When This Page Helps

Acetaminophen overdose review usually turns on a few linked numbers: how much was taken, when it was taken, and where the serum level sits relative to the nomogram. This calculator keeps those numbers together so the page works as a quick worksheet during a toxicology review.

How to Use the Inputs

  1. Enter the patient body weight in kilograms.
  2. Enter the total amount of acetaminophen ingested in mg.
  3. Select the ingestion type.
  4. Enter hours since ingestion for nomogram context.
  5. Enter serum APAP level if available.
  6. Optional: enter AST/ALT and INR for liver-injury context.
  7. Use the result as a worksheet and contact Poison Control or emergency services for real-time management.
Formula used
Dose worksheet trigger: ≥150 mg/kg (acute single ingestion) Rumack-Matthew reference line: 150 µg/mL at 4 hours → about 4.7 µg/mL at 24 hours (semi-logarithmic) Nomogram use setting: acute single ingestion, known time, 4–24 hour level

Example Calculation

Result: 200 mg/kg — above common worksheet trigger; serum 180 µg/mL is above the 4-hour reference line

A 70 kg patient ingesting 14,000 mg (14 g) of acetaminophen equals 200 mg/kg, which is above the classic 150 mg/kg worksheet trigger. At 4 hours post-ingestion, a serum level of 180 µg/mL also sits above the 150-line reference value of 150 µg/mL.

Tips & Best Practices

  • Use the nomogram only for acute single ingestions with a known time and a level drawn 4–24 hours after ingestion.
  • Unknown timing, repeated supratherapeutic ingestion, and extended-release products need broader review than a single nomogram point.
  • Dose thresholds are useful reference points, not stand-alone management decisions.
  • If overdose is suspected, live Poison Control guidance matters more than any static worksheet.

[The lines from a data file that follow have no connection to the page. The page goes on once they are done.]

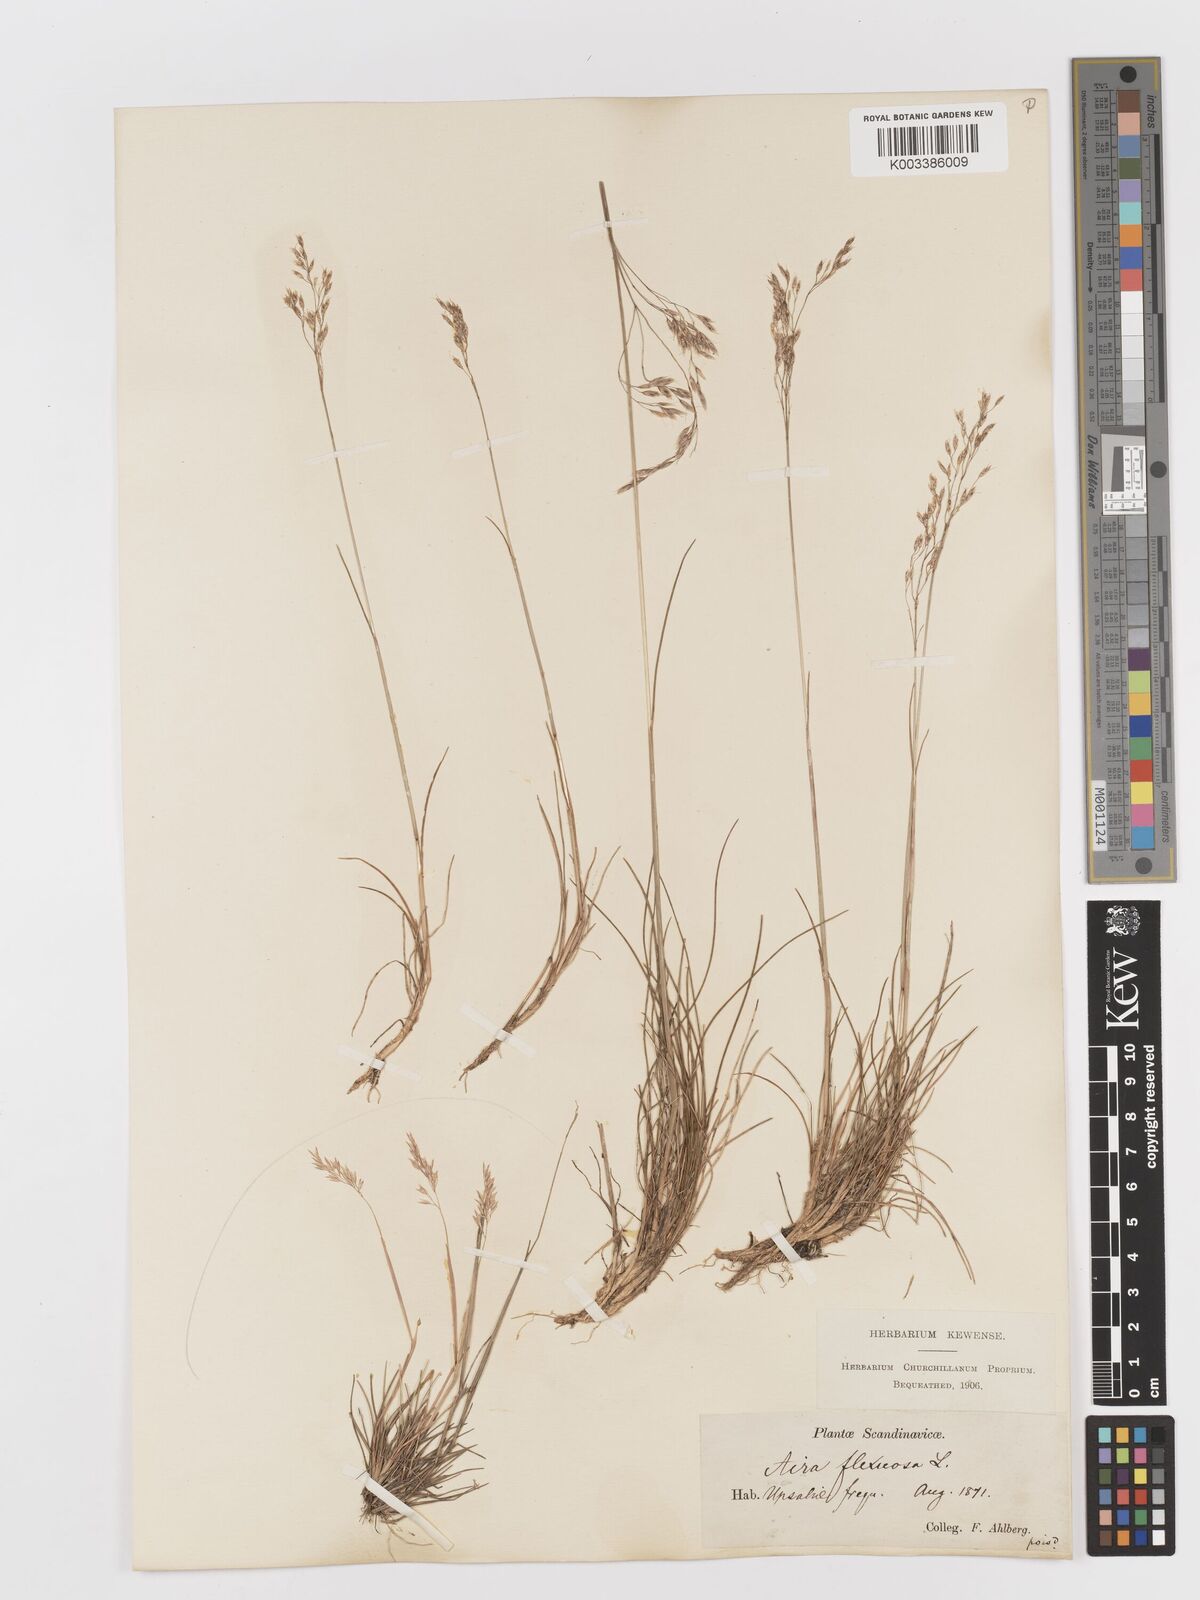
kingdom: Plantae
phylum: Tracheophyta
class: Liliopsida
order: Poales
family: Poaceae
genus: Avenella
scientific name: Avenella flexuosa
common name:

The Rumack-Matthew Nomogram

The Rumack-Matthew nomogram gave clinicians an objective frame for acute acetaminophen overdose review. In practice, the 150-line is commonly used as a reference line in many systems.

Limits of the Worksheet

The nomogram is a timing-specific tool. Delayed absorption, extended-release products, unknown time of ingestion, and repeated supratherapeutic exposure all make a simple point-on-the-line interpretation much less reliable.

Best Use

This page is most useful for organizing dose, timing, and serum-level context before or during a real toxicology discussion. It should not be treated as a stand-alone antidote or decontamination protocol.

Sources & Methodology

Last updated:

Methodology

This worksheet organizes acute acetaminophen ingestion timing, dose-per-kg context, and Rumack-Matthew reference thresholds. It is a review aid, not a treatment protocol.

Sources

  • Rumack-Matthew nomogram reference materials (Clinical toxicology)
  • Poison Control acetaminophen overdose guidance (Poison Control)
  • NIH LiverTox: Acetaminophen (NIH/NIDDK)

Frequently Asked Questions

  • It is a graph plotting serum acetaminophen concentration versus time after a known acute single ingestion. This page uses the 150-line as reference context, not as a substitute for toxicology review.